The whistleblower website has release controversial cables related to Indian government's communications with US and other countries some of which were related to Bhopal gas tragedy in December 1984.
Quoting from the whistleblower website's releases, Satinath Sarangi, one of the activists said "it is clear that the Federal government was hand in glove with the Union Carbide Company and the Dow Chemicals under the pressure from the United States of America (USA) government".
The unholy alliance, he said was there even before the world's worst industrial disaster and thus, its victims were denied compensation and other basic facilities for a restarting their lives, he told media persons.

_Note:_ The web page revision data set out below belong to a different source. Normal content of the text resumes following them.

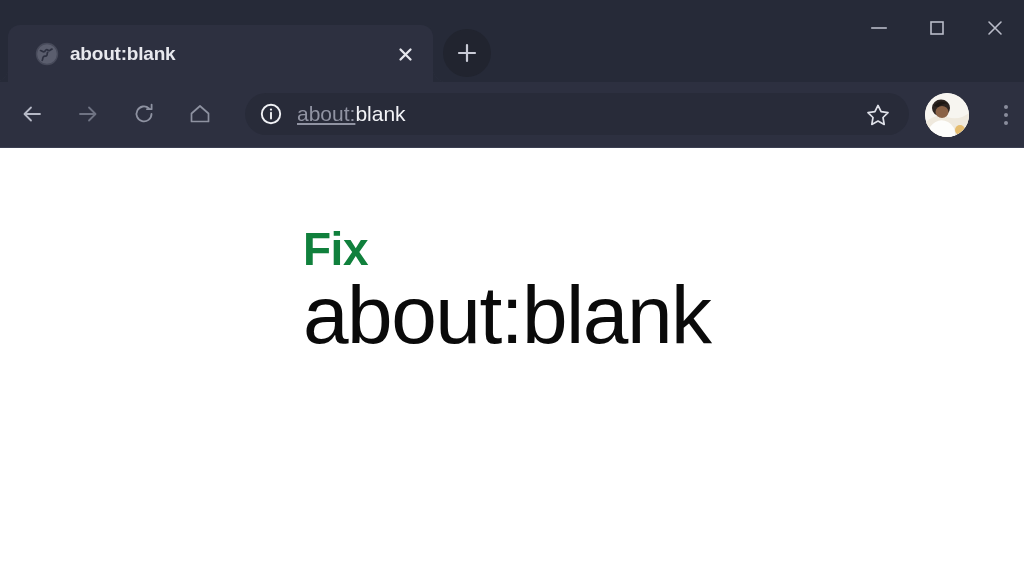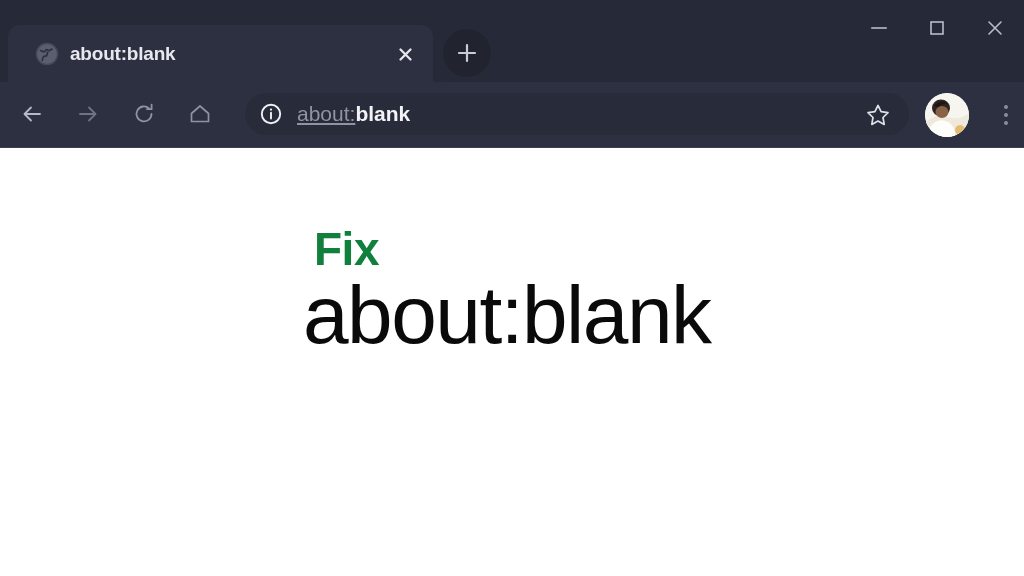--- a/index.html
+++ b/index.html
@@ -164,21 +164,21 @@
   .omni-text {
     position: absolute;
     left: 52px;
     top: 0;
     height: 42px;
     line-height: 42px;
     font-size: 21px;
     white-space: nowrap;
   }
   .omni-scheme { color: #9093a2; font-weight: 400; text-decoration: underline; }
-  .omni-host   { color: #f2f3f7; font-weight: 700; }
+  .omni-host   { color: #f2f3f7; font-weight: 400; }
 
   .star-btn {
     position: absolute;
     left: 860px;
     top: 97px;
     width: 36px;
     height: 36px;
     display: flex;
     align-items: center;
     justify-content: center;
@@ -216,21 +216,21 @@
   .page {
     position: absolute;
     left: 0;
     top: 148px;
     width: 1024px;
     height: 428px;
     background: #ffffff;
   }
   .kicker {
     position: absolute;
-    left: 314px;
+    left: 303px;
     top: 78px;
     font-size: 46px;
     font-weight: 700;
     color: #10803c;
     letter-spacing: -0.5px;
     line-height: 1;
   }
   .headline {
     position: absolute;
     left: 303px;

Citing from recently released documents from Wikileaks' "Kissinger Cables," leaders of the organisations said former Commerce Minister Kamal Nath and Planning Commission Deputy Chairman Montek Singh Ahluwalia welcomed Dow investments in India and contradicted the Government of India's stated position on Dow's liabilities in India.
A cable sent by Deputy Chief of Mission in New Delhi Steven J White on July 27, 2007 says "During the CEO forum event in October 2006, GOI officials including Commerce Minister Nath and Planning Commission Deputy Chairman Montek Singh Ahluwalia stated that they welcomed further Dow investment in India and did not believe that Dow was responsible for the disaster site clean-up."
US Ambassador David Mulford is reported to be urging the Government of India to "drop its claims against Dow" in a cable sent on September 18, 2007. In reply Ahluwalia assures the Ambassador that the Government of India does not hold Dow responsible for the cleanup but is unable to withdraw its claims against Dow because of "active and vocal" NGOs.
According to the cable Ahluwalia then advised the Ambassador to discuss the issue of Dow Chemical's Bhopal liabilities with Finance Minister Chidambaram.
These cables among many clearly indicated that the Federal government consistently betrayed the interests of the Indians and gas victim of Bhopal in particular and served the interests of Union Carbide Corporation, said another activist Rachna Dhingra.
According to her, as early as in the 1970s, the Federal government compromised on principles related to foreign exchange to help Union Carbide retain majority control over Union Carbide India Limited (UCIL).
This was substantiated from a cable sent by Deputy Chief of Mission David T Schneider from the US Embassy in New Delhi on February 4, 1975 shows that the Federal government allowed Union Carbide, USA to bypass the Foreign Exchange Regulation Act (FERA) and obtain loans from American Exim Bank instead of an Indian financing agency.